### [Görev listesi]
1 – Suadiye hakkındaki metinde, anlatıcının başını çevirdiği her köşede gördüğünü söylediği hayat dönemlerini sırala.
2 – Suadiye hakkındaki metinde geçen "Kendime dönüyorum tekrar, kim olduğumu hatırlıyorum, ne olduğumu hatırlıyorum şimdi." cümlesini İngilizceye çevir.
3 – Suadiye hakkındaki metne göre anlatıcı ve arkadaşları her fırsatta kaçıp kafelerde ne yaparlardı?

### [Verilen metin]
───

Suadiye Oteli Bana Geri Dönmem Gerektiğini Hatırlatıyor...
Su anda herşeyin başladığı yerdeyim; ben olduğum, ait olduğum yerde... İçime çektiğimde anılarımla ciğerlerimi dolduran havası esiyor Suadiye`nin sokaklarında. Başımı çevirdiğim her köşede kendime ait birşeyler görüyorum, çocukluğumu, genç kızlığımı, genç kadınlığımı... İşte benim ben olmaya başladığım zamanlarda yürüdüğüm kaldırımlar bunlardı, lisede okul kırıp gezdiğimiz cadde burasıydı, her fırsatta kaçıp çayımızı yudumladığımız kafeler buradaydi. Kendime dönüyorum tekrar, kim olduğumu hatırlıyorum, ne olduğumu hatırlıyorum şimdi.

───

### [Gösterilen bilgiler]

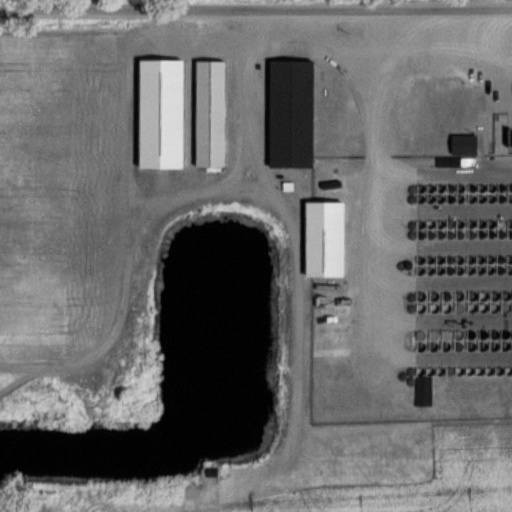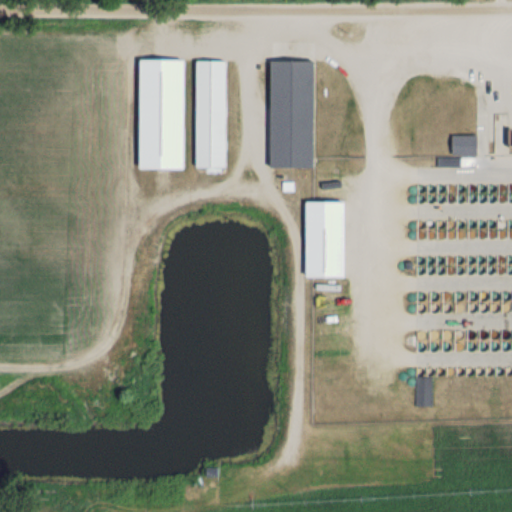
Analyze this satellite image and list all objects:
road: (493, 3)
road: (311, 4)
road: (16, 5)
road: (256, 8)
road: (425, 64)
road: (492, 108)
building: (216, 114)
building: (219, 114)
building: (297, 114)
building: (299, 114)
building: (468, 144)
building: (470, 145)
road: (446, 174)
storage tank: (464, 188)
storage tank: (473, 188)
storage tank: (483, 188)
storage tank: (493, 188)
storage tank: (503, 188)
storage tank: (510, 188)
storage tank: (424, 189)
storage tank: (434, 189)
storage tank: (443, 189)
storage tank: (454, 189)
road: (247, 190)
storage tank: (483, 198)
storage tank: (502, 198)
storage tank: (510, 198)
storage tank: (443, 199)
storage tank: (454, 199)
storage tank: (464, 199)
storage tank: (473, 199)
storage tank: (493, 199)
storage tank: (424, 200)
storage tank: (434, 200)
road: (446, 212)
road: (381, 221)
storage tank: (484, 223)
storage tank: (510, 223)
storage tank: (444, 224)
storage tank: (454, 224)
storage tank: (464, 224)
storage tank: (473, 224)
storage tank: (493, 224)
storage tank: (503, 224)
storage tank: (424, 225)
storage tank: (434, 225)
storage tank: (510, 233)
storage tank: (443, 234)
storage tank: (453, 234)
storage tank: (464, 234)
storage tank: (473, 234)
storage tank: (483, 234)
storage tank: (493, 234)
storage tank: (502, 234)
storage tank: (424, 235)
storage tank: (434, 235)
road: (447, 248)
road: (111, 255)
storage tank: (483, 259)
storage tank: (492, 259)
storage tank: (502, 259)
storage tank: (510, 259)
storage tank: (442, 260)
storage tank: (453, 260)
storage tank: (463, 260)
storage tank: (472, 260)
storage tank: (424, 261)
storage tank: (433, 261)
storage tank: (482, 269)
storage tank: (510, 269)
storage tank: (442, 270)
storage tank: (453, 270)
storage tank: (462, 270)
storage tank: (472, 270)
storage tank: (492, 270)
storage tank: (502, 270)
storage tank: (423, 271)
storage tank: (433, 271)
road: (447, 285)
road: (301, 293)
storage tank: (509, 295)
storage tank: (441, 296)
storage tank: (451, 296)
storage tank: (461, 296)
storage tank: (471, 296)
storage tank: (481, 296)
storage tank: (491, 296)
storage tank: (500, 296)
storage tank: (422, 297)
storage tank: (431, 297)
storage tank: (461, 306)
storage tank: (471, 306)
storage tank: (481, 306)
storage tank: (490, 306)
storage tank: (500, 306)
storage tank: (509, 306)
storage tank: (422, 307)
storage tank: (431, 307)
storage tank: (441, 307)
storage tank: (451, 307)
road: (447, 321)
storage tank: (435, 334)
storage tank: (448, 334)
storage tank: (460, 334)
storage tank: (471, 334)
storage tank: (484, 334)
storage tank: (495, 334)
storage tank: (506, 334)
storage tank: (423, 335)
storage tank: (472, 345)
storage tank: (484, 345)
storage tank: (507, 345)
storage tank: (423, 346)
storage tank: (436, 346)
storage tank: (448, 346)
storage tank: (460, 346)
storage tank: (496, 346)
storage tank: (462, 370)
storage tank: (471, 370)
storage tank: (482, 370)
storage tank: (491, 370)
storage tank: (501, 370)
storage tank: (509, 370)
storage tank: (441, 371)
storage tank: (452, 371)
storage tank: (423, 372)
storage tank: (432, 372)
building: (426, 391)
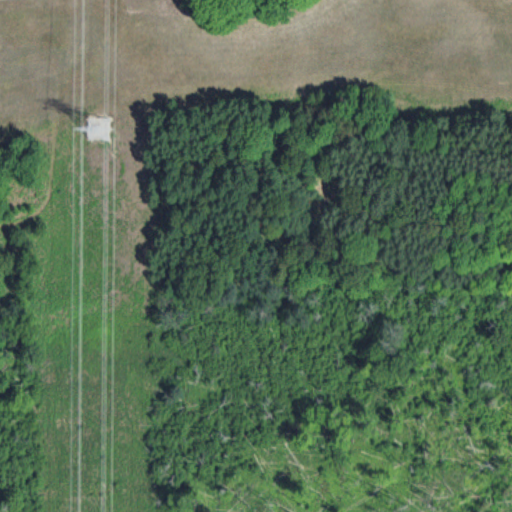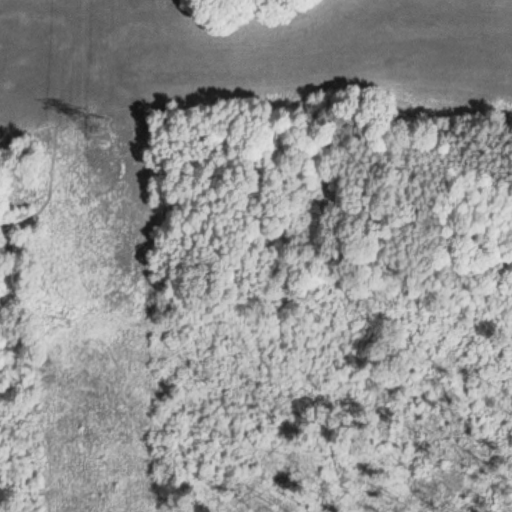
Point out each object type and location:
power tower: (102, 126)
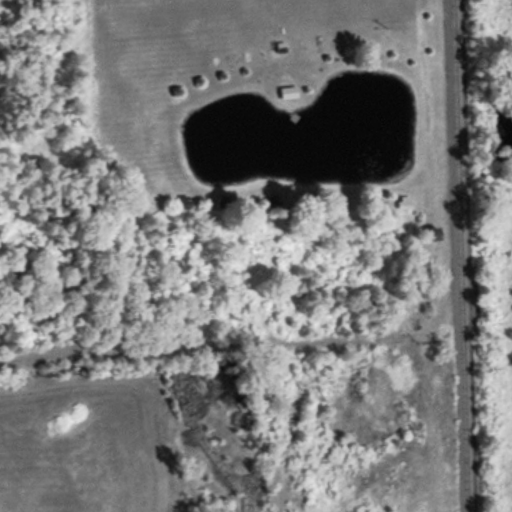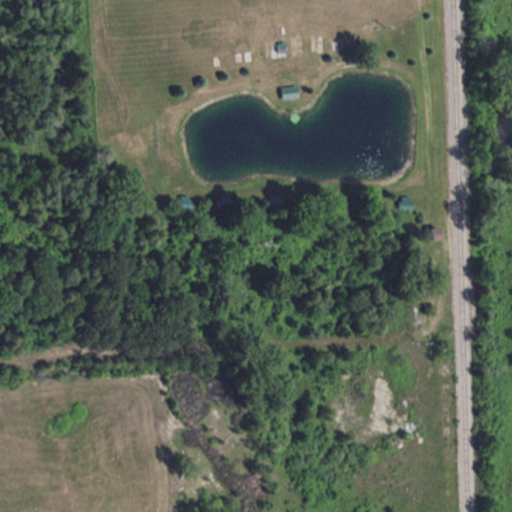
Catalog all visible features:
building: (434, 232)
railway: (460, 256)
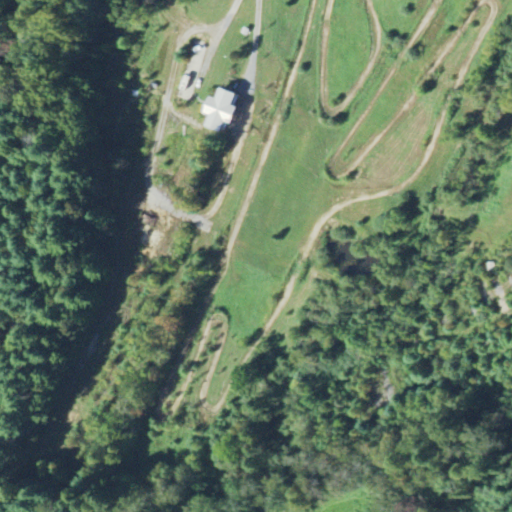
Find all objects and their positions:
road: (215, 25)
building: (229, 111)
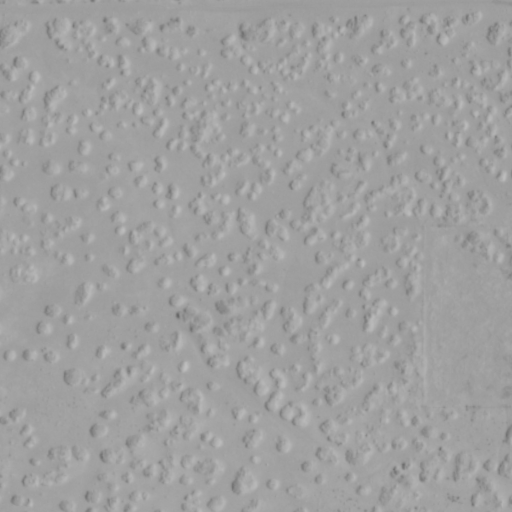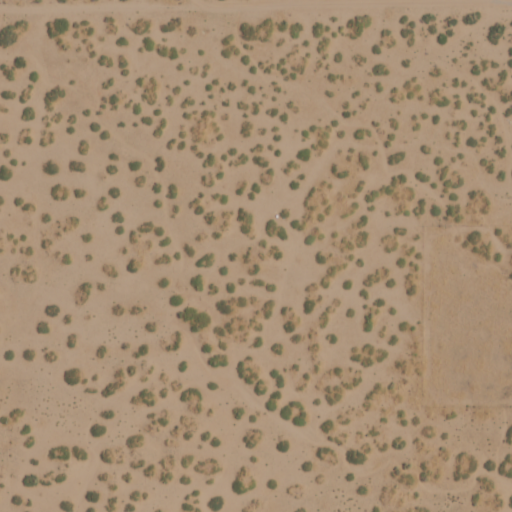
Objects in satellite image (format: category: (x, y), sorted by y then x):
road: (185, 2)
road: (255, 3)
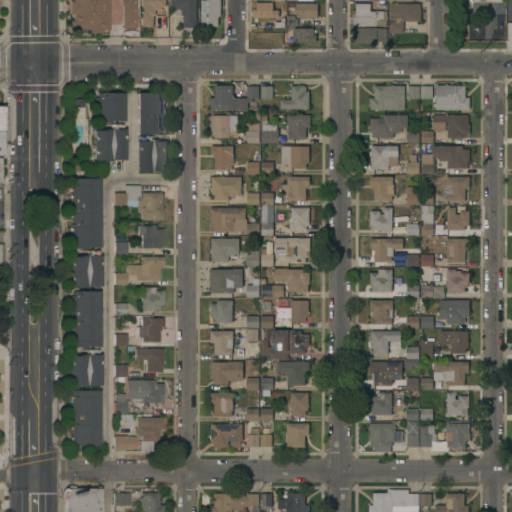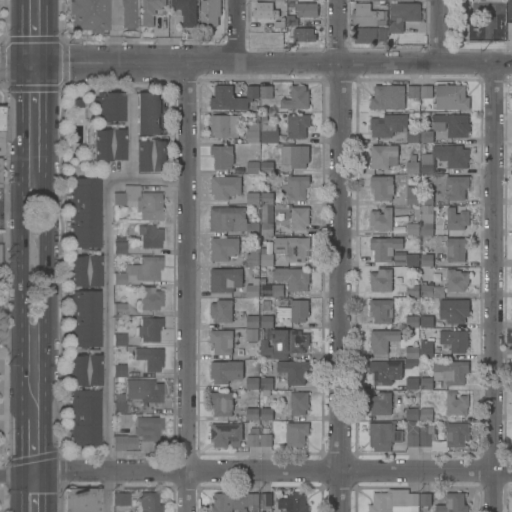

───

### [Tamamlanan alıştırma]
1 – Çocukluk, genç kızlık, genç kadınlık

2 – I am returning to myself again; I remember who I am, I remember what I am now.

3 – Çaylarını yudumlarlardı.